The court has agreed to examine the issue raised in PILs by NGOs RIT Foundation, All India Democratic Women's Association and a man and a woman, who have sought striking down of the exception in the Indian penal law that did not consider sexual intercourse with a wife, not less than 15 years of age, as rape.
The counsel, in her written submissions given in the court, said that in England, US, Nepal, Australia, married women are entitled to the full range of individual civil liberties and human rights.
Senior advocate advocate Colin Gonsalves, appearing for a petitioner woman who was a victim of marital rape, argued that marriage cannot be viewed as giving a husband the right to coerced intercourse on demand.
The Centre, however, opposed the pleas and said marital rape cannot be made a criminal offence as it could become a phenomenon which may destabilise the institution of marriage and an easy tool for harassing the husbands.

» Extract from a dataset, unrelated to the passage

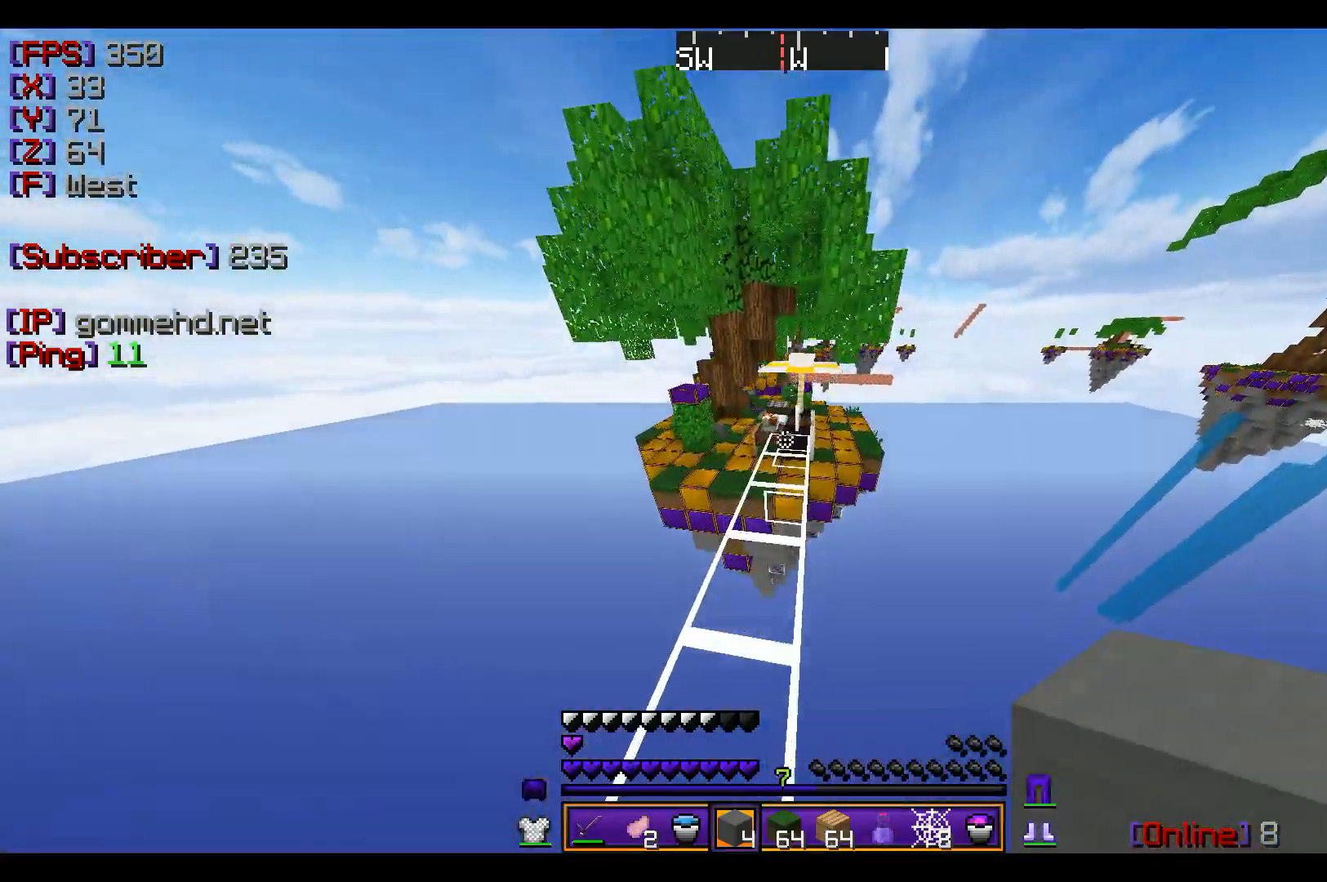
{"keys": ["a"], "mouse": [], "events": [[134, "mouse_right", "down"], [300, "mouse_right", "up"], [334, "a", "down"], [501, "w", "up"]]}
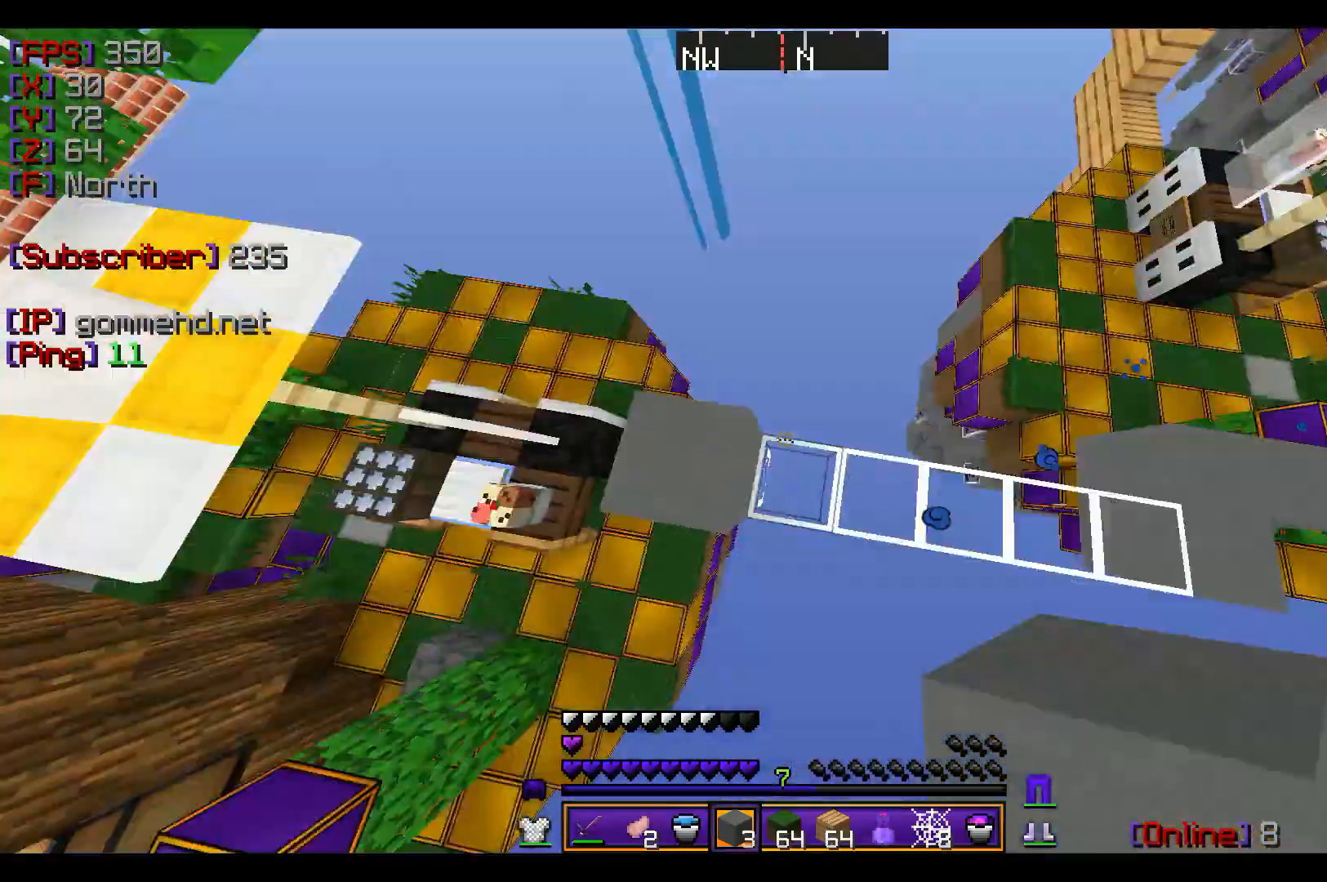
{"keys": ["a", "s"], "mouse": [], "events": [[333, "s", "down"]]}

The Centre, in an affidavit filed through central government standing counsel Monika Arora and Kushal Kumar, has said the Supreme Court and various High Courts have already observed the growing misuse of section 498A (harassment caused to a married woman by her husband and in-laws) of the IPC.
The court had earlier agreed to hear a plea by NGO Men Welfare Trust, representing men victimised by alleged misuse of gender laws, opposing the petitions to make marital rape a criminal offence.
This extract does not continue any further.